THR: So can we say the festival is positioning itself also as a social advocate?
Wolfson: Of course, but it’s also about very good art. So you can read it as something very political but at the same time you have Ai Weiwei, who’s not a 100 percent filmmaker or film industry professional but something with an interesting artistic perspective, and it will be interesting to have his views in the discussion [in the jury].
THR: Is the festival also seeking to examine changes in film as a medium, with the Changing Channels program featuring film directors making TV series?

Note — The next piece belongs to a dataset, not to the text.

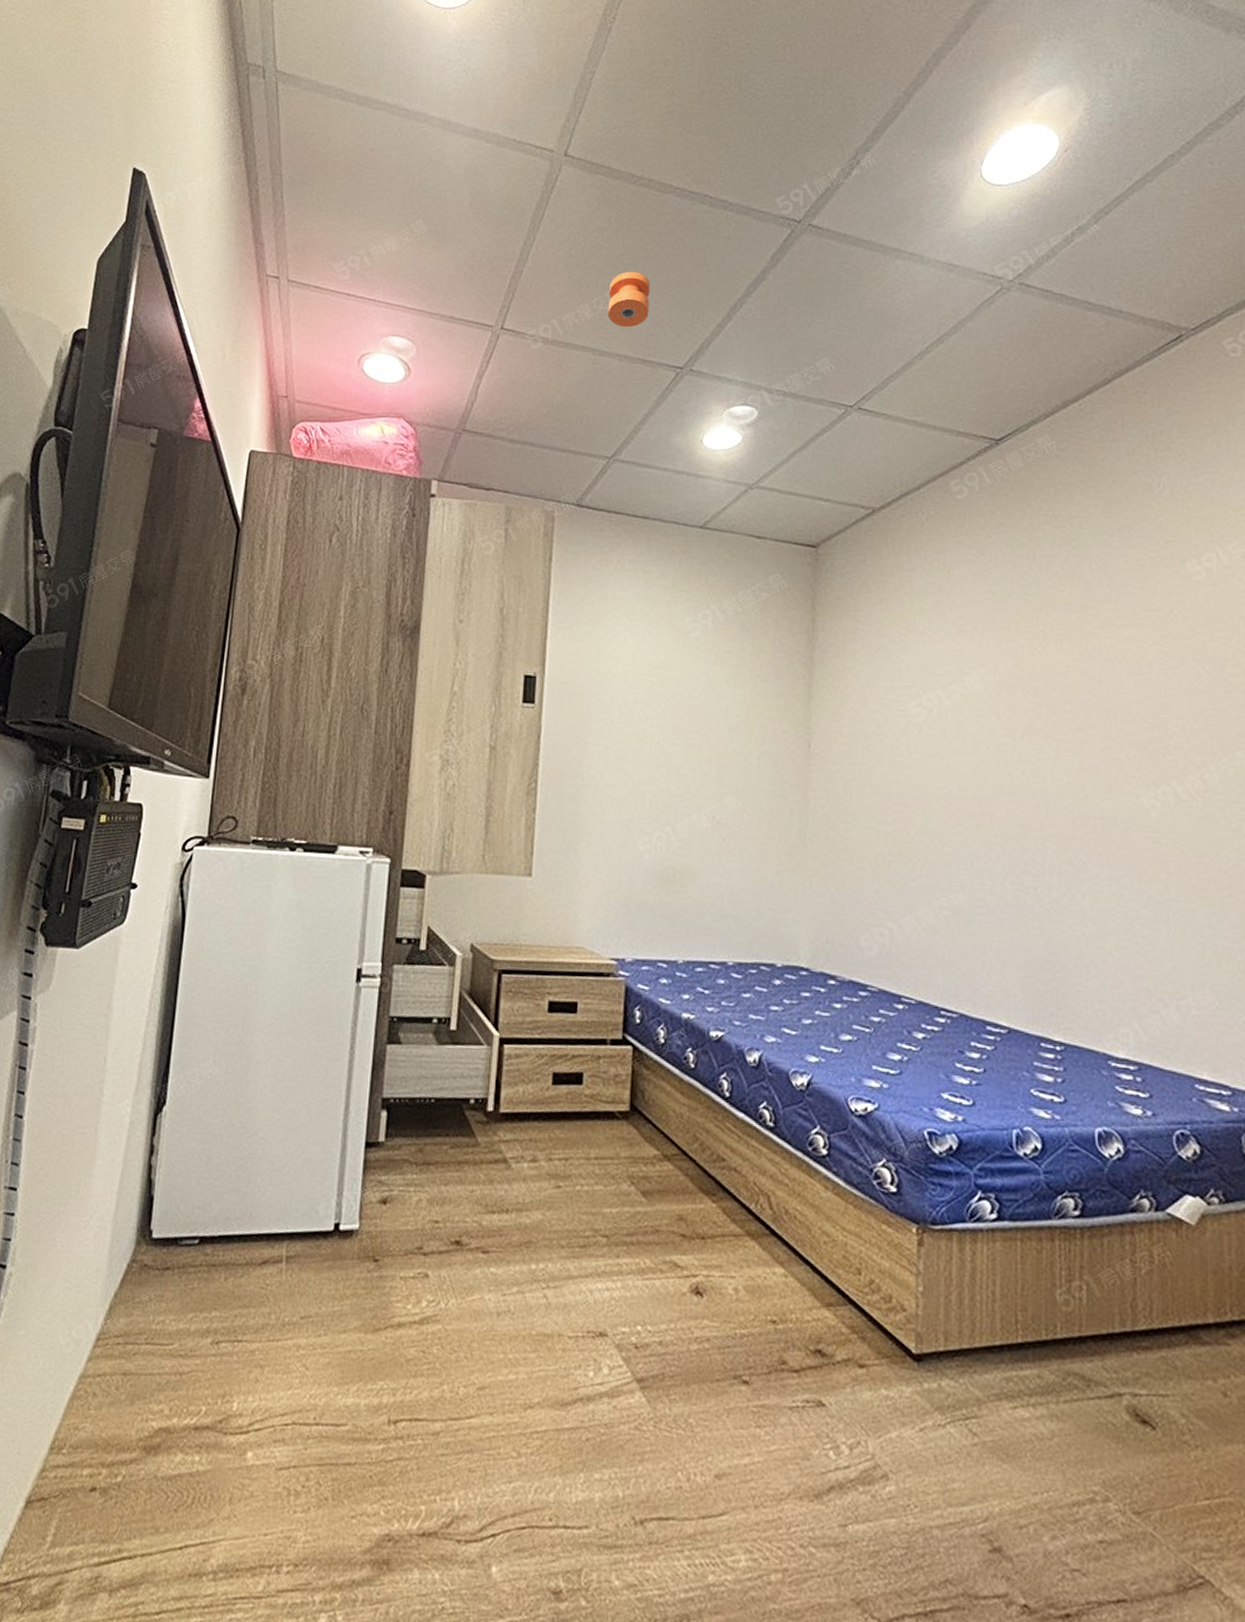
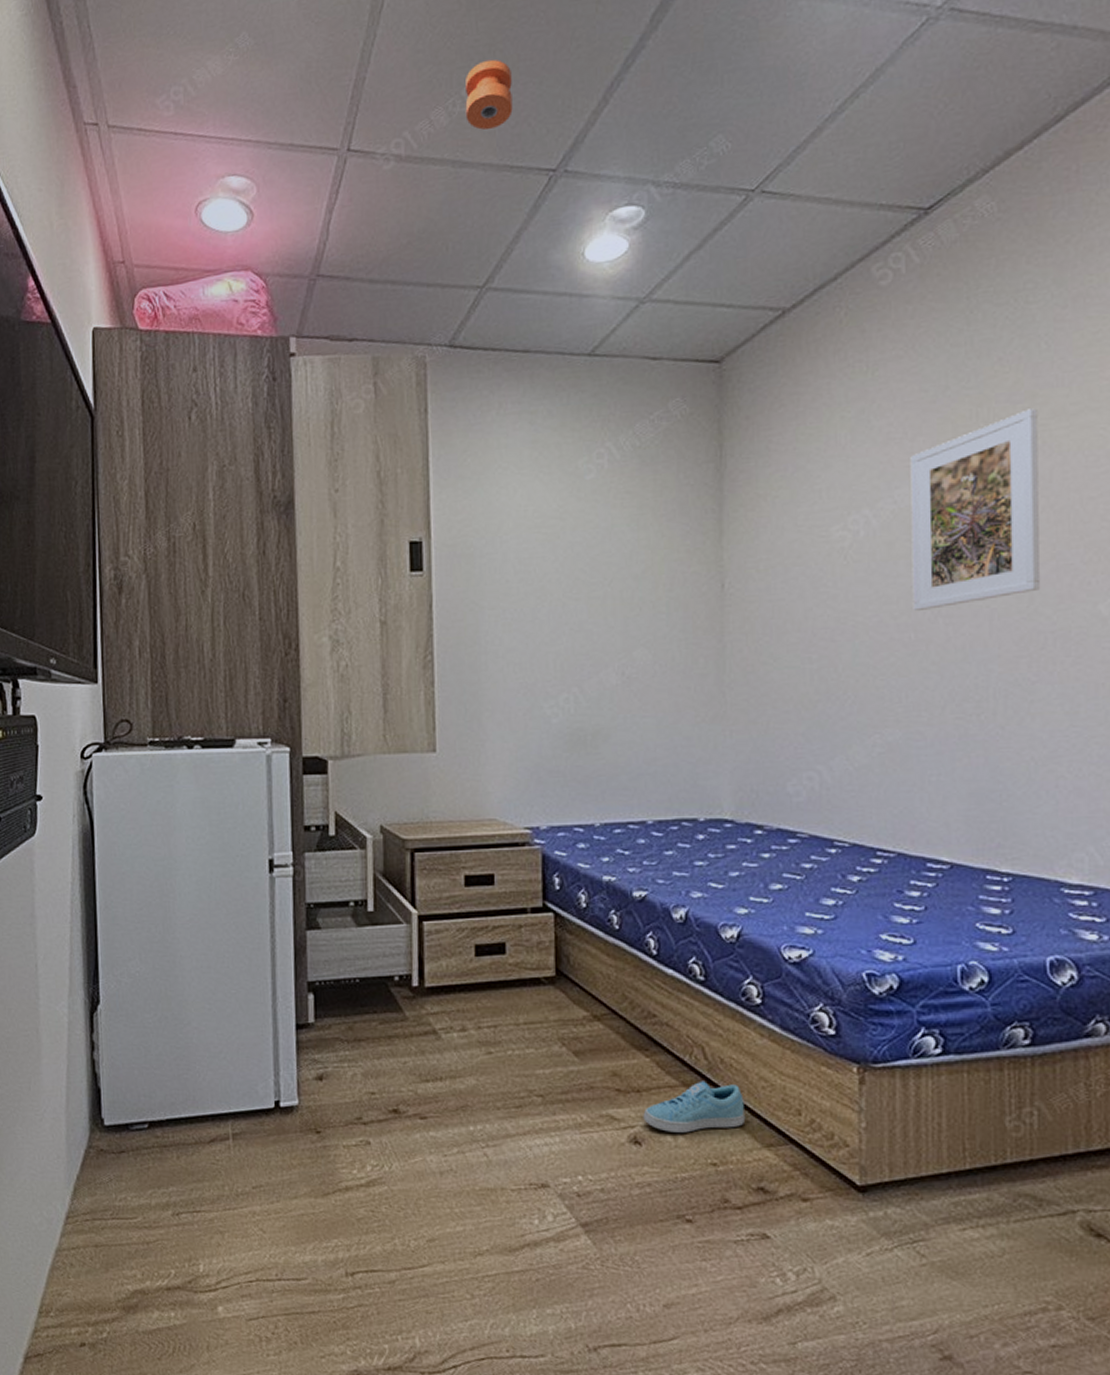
sneaker: none [706,1231,807,1286] -> present [643,1081,746,1133]
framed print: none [979,618,1090,788] -> present [910,408,1039,612]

Wolfson: Ten years ago, this will be the first place to find people who were totally against television, who might see it as inferior to cinema. But a lot of things have changed, the conditions in which you can see films in your house with television sets which are fantastic. And there’s a lot of freedom for interesting filmmakers to work for HBO or other channels which give a lot of creative freedom or are willing to take risks. Our programmer Inge de Leeuw discovered [Hirokazu] Kore-eda, [Kiysohi] Kurosawa and Agnieszka Holland are all doing this, and they make very good work ... for some filmmakers, it’s a great possibility.
It’s a particularly nice bridge to another focus program this year on the German television director Dominik Graf, who has found more freedom to do what he wanted to do in Germany, because directors a generation before him, like Wenders or Fassbinder, had created such a mold of what cinema should or should not be. And he’s not comfortable with that and television became the place where he could do things creatively.

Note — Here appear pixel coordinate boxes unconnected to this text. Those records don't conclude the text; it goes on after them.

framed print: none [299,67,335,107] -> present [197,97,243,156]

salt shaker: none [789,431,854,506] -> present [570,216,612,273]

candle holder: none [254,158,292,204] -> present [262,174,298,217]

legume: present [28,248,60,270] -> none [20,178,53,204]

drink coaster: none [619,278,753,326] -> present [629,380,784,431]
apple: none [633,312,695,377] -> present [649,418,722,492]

I’m not exactly [sure] how you could make a comparison between him and the filmmakers we are showing in Changing Channels, but the obvious comparison is that they have lots of opportunities [in television] now. It’s very hard to get your films financed, you have to wait a long time, but sometimes in television there’s so much money to make things and such a system behind it. I spoke to Kore-eda and this series is like nine hours and he spent four and a half months shooting it, so these projects could be quite gigantic.
THR: With the rise of television, and filmmakers opting to work for that medium, people are saying how it’s the beginning of the end for film. Do you think it will happen?

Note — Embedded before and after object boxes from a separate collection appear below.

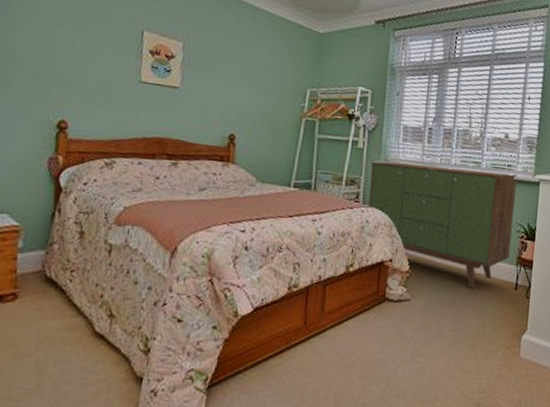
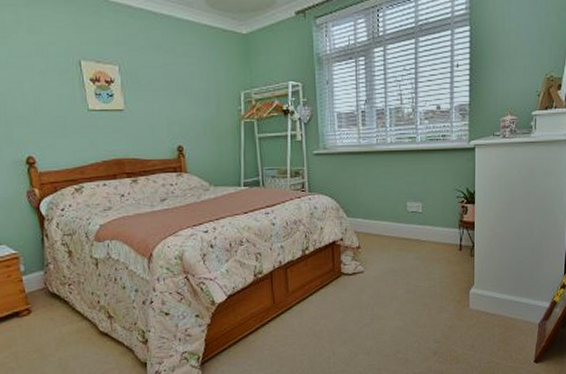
sideboard: present [368,161,518,288] -> none [312,144,453,254]

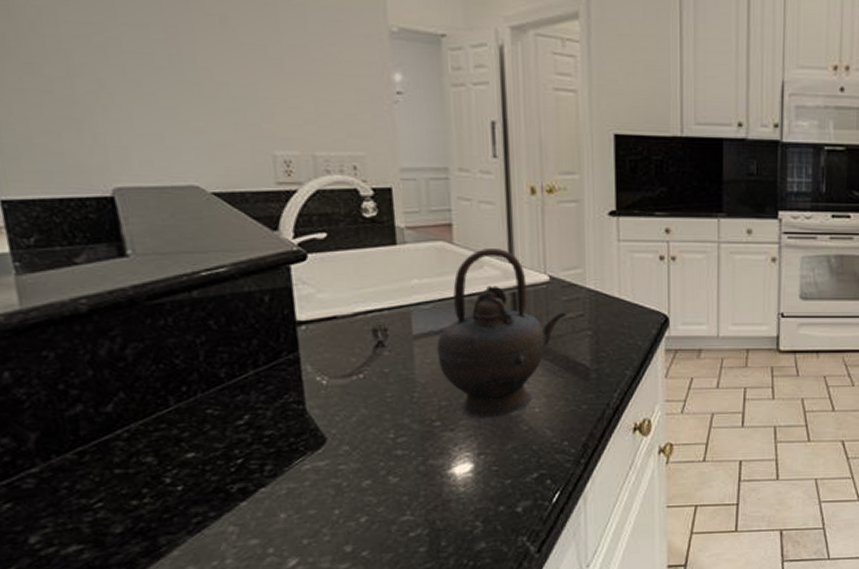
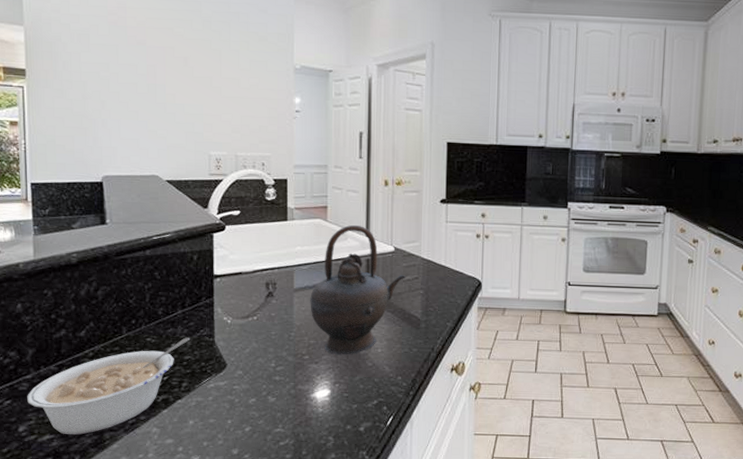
legume: none [35,406,271,543] -> present [27,337,191,435]

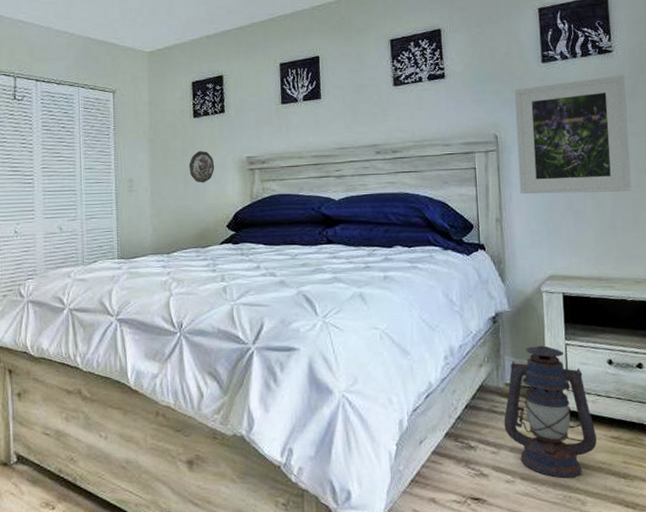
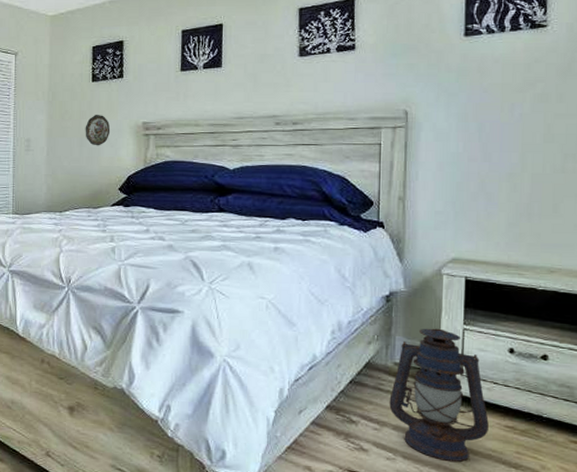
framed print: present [514,75,632,195] -> none [427,52,559,176]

Wolfson: No, I don’t think it will happen. Cinema is very specific and it will draw filmmakers to do certain things with it. Hopefully, in the future television will become an important source for financing of films again, because for getting projects financed, television is more or less out of the equation, especially in Europe, but in a roundabout way it might come back.
THR: What do you think are festivals’ role in keeping arthouse cinema alive?
Wolfson: Since the industry is under so much financial pressure, festivals like ours are actively supporting film projects – either by developing them with financial support in the Hubert Bals Fund, or through CineMart. I think festivals will become more important as the institutions within the industry – because, paradoxically, we had full houses for films which won’t even be distributed [in the Netherlands], or if they are distributed, nobody will show up [at the commercial-release screenings].
We’ve always been looking at new ways of distributing films, so we started this YouTube channel a few years ago and now we’re working with Under the Milky Way and iTunes. It’s something like an experiment, but I think festivals can play a very important role for filmmakers to get access to new channels of distributions, and using our brand to get these titles visible through our platform. Festivals like Rotterdam can play a more important role in where things are going and use their position to create possibilities for filmmakers.